Japan makes most of potential crack in North Korean monolith
LETTER FROM TOKYO:IS JAPAN looking for a backdoor diplomatic route to Pyongyang?
Take a bow North Korea. As a proportion of GDP, the isolated Stalinist backwater is one of the top medal earners in London.
The awesome sight of weightlifter Kim Eun-guk heaving three times his own body weight over his head may be the perfect image for the North’s gravity- defying Olympic campaign, straining every sinew to trounce its western rivals.
Few surprises about who is responsible for the medal haul, at least according to the North’s florid propaganda machine.
State media credits the “deep concern of leader Kim Jong Il and strength, courage and deep trust from the dear respected Kim Jong Un”!
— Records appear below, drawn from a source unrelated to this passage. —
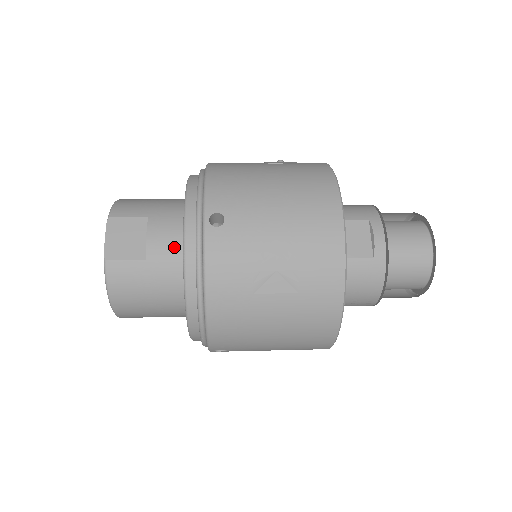
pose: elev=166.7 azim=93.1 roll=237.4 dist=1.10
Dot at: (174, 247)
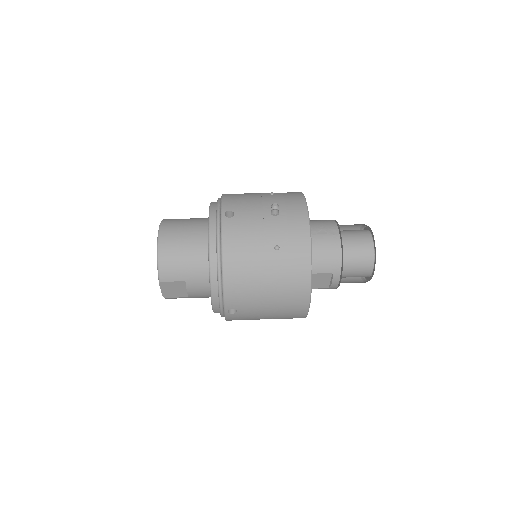
Dot at: (205, 294)
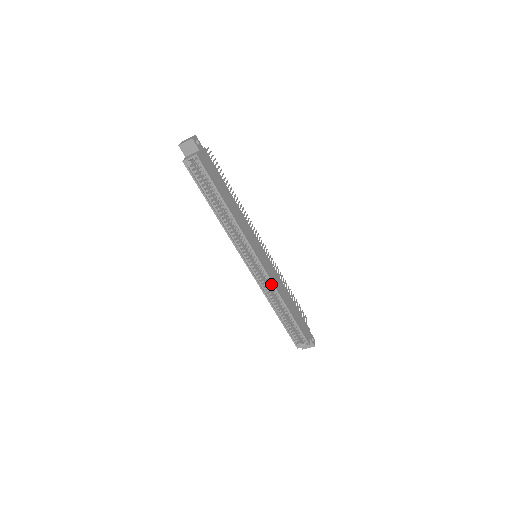
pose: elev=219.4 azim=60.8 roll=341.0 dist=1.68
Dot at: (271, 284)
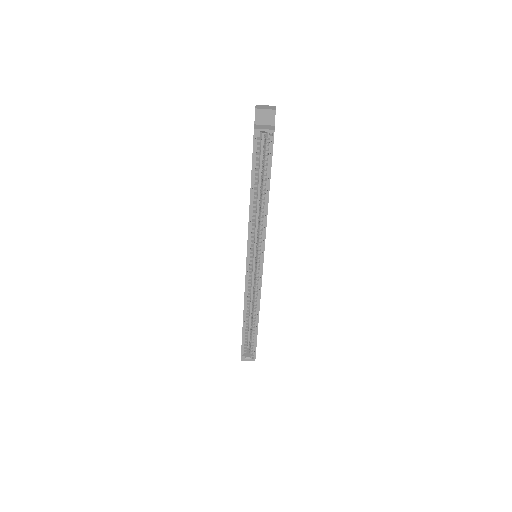
Dot at: (258, 290)
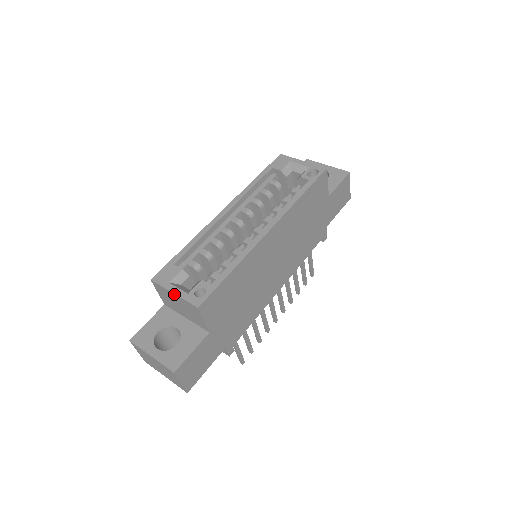
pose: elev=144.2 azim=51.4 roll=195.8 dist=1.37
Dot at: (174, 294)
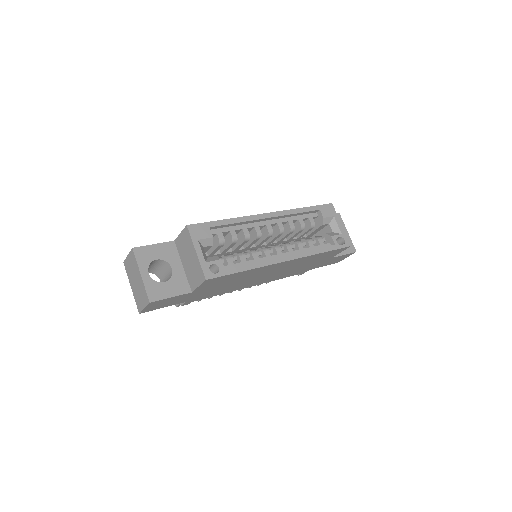
Dot at: (196, 253)
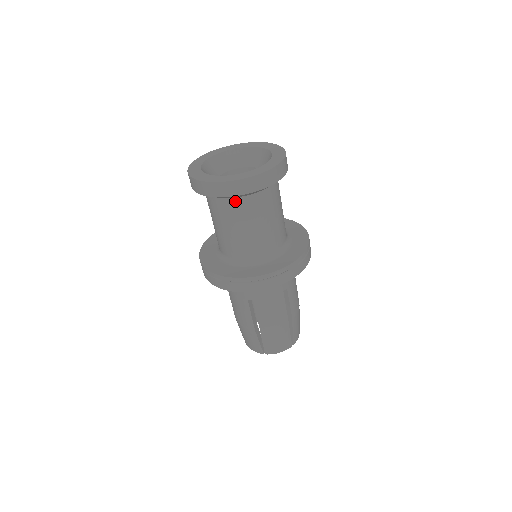
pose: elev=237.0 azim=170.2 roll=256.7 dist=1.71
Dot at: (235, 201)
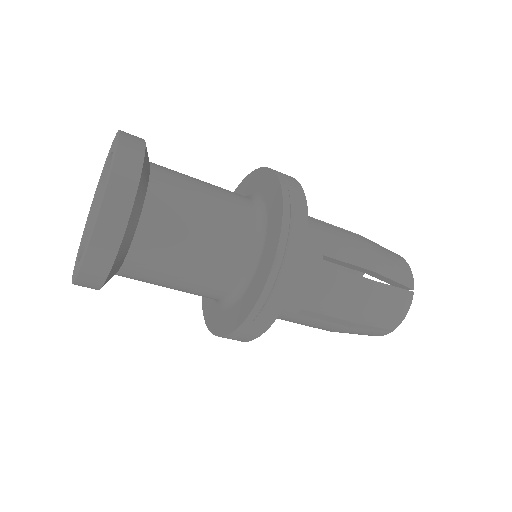
Dot at: occluded
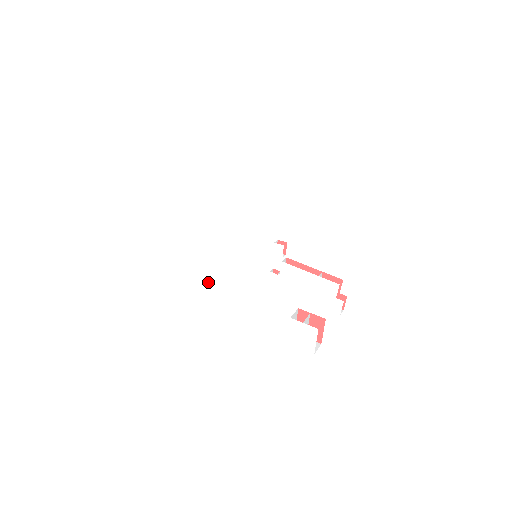
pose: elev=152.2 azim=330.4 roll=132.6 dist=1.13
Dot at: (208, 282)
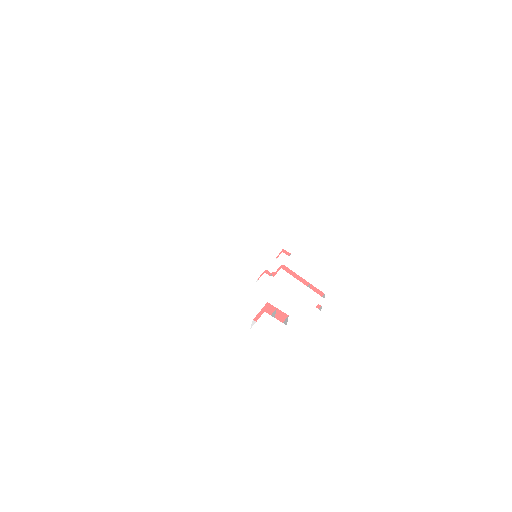
Dot at: (191, 263)
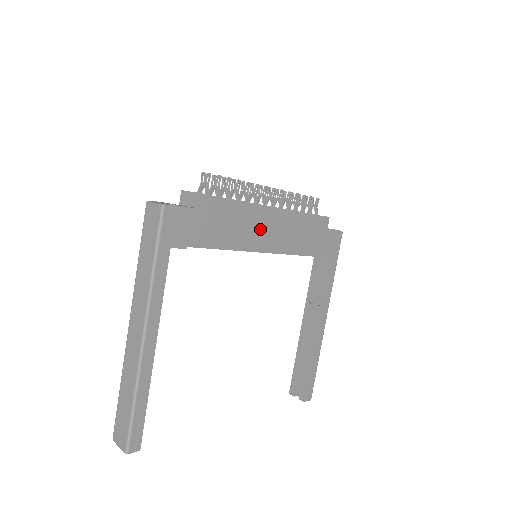
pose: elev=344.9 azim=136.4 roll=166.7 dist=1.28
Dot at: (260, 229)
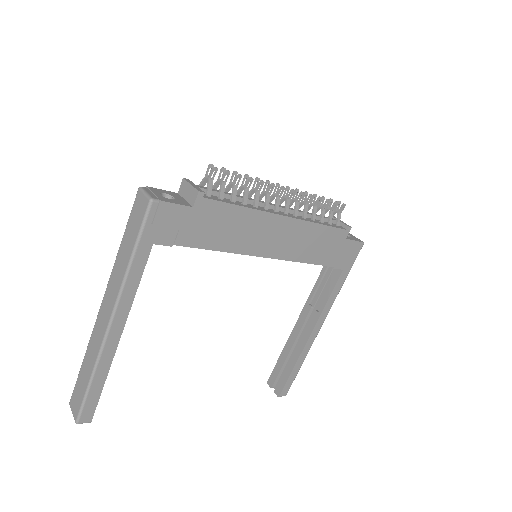
Dot at: (264, 233)
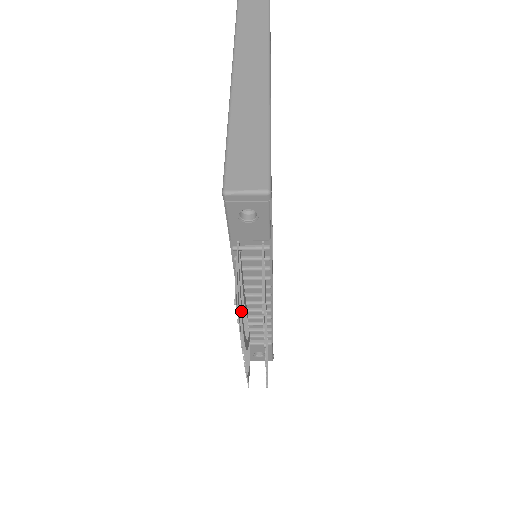
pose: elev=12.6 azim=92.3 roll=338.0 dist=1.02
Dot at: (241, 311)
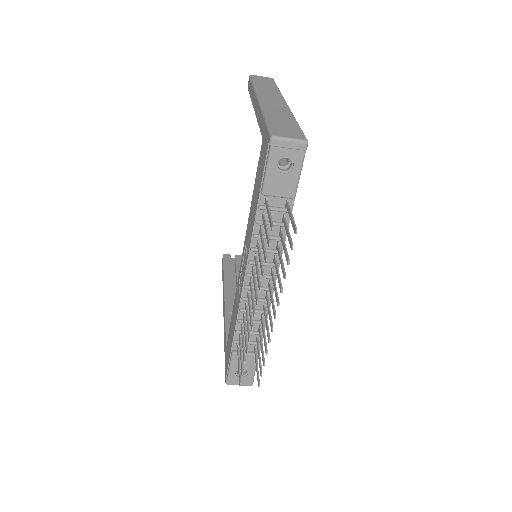
Dot at: (261, 265)
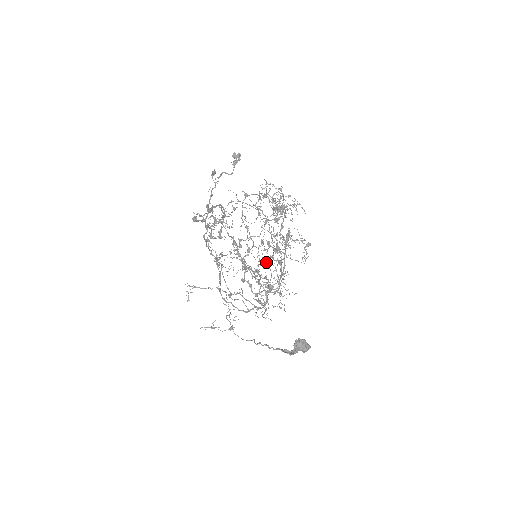
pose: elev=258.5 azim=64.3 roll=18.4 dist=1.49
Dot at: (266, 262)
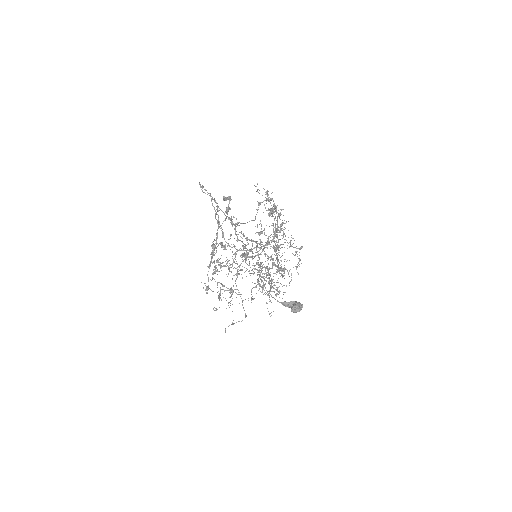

Om Yun Chol, winner of the men’s 56kg weightlifting gold, added the “warm love” of the Kim duo as the key motive for his success.
The North’s government is of course less successful at feeding its people and keeping the lights on. Pyongyang has again requested emergency food aid from the United Nations, after 200,000 people reportedly lost their homes in summer flooding.
New evidence this week suggests the average North Korean is using less electricity now than in the early 1970s.
The World Food Programme is predicting a very difficult season until harvest in October, in a country where one in three children are reportedly chronically malnourished or stunted. Nobody, not even the western hawks waiting patiently for the eventual implosion of the Kim regime, wants a repeat of the devastating famines of the 1990s, when anywhere from one to 2.5 million people died.
So all eyes are on the young, untested Kim Jong Un, who took over from his father, Kim Jong Il, when he died last December.
In style at least, the son is a different man. Recent pictures of him and his new wife clapping along to a Disney-themed concert and enjoying a funfair rollercoaster ride are a clear attempt to show a leader with a lighter, more popular touch than his aloof father. More substantively, his sacking of the head of the North’s million-strong army seems to suggest that he is wrestling with the military for the balance of power.
So could Kim be trying to mollify the old guard while signalling Chinese-style economic liberalisation? No, says Leonid Petrov, professor of Korean Studies at the University of Sydney.
“It would be suicidal for Kim Jong-Un to start reform. He simply wants to create the illusion of reform. North Korea can only surrender. And this is what this ‘liberalisation’ will turn into.”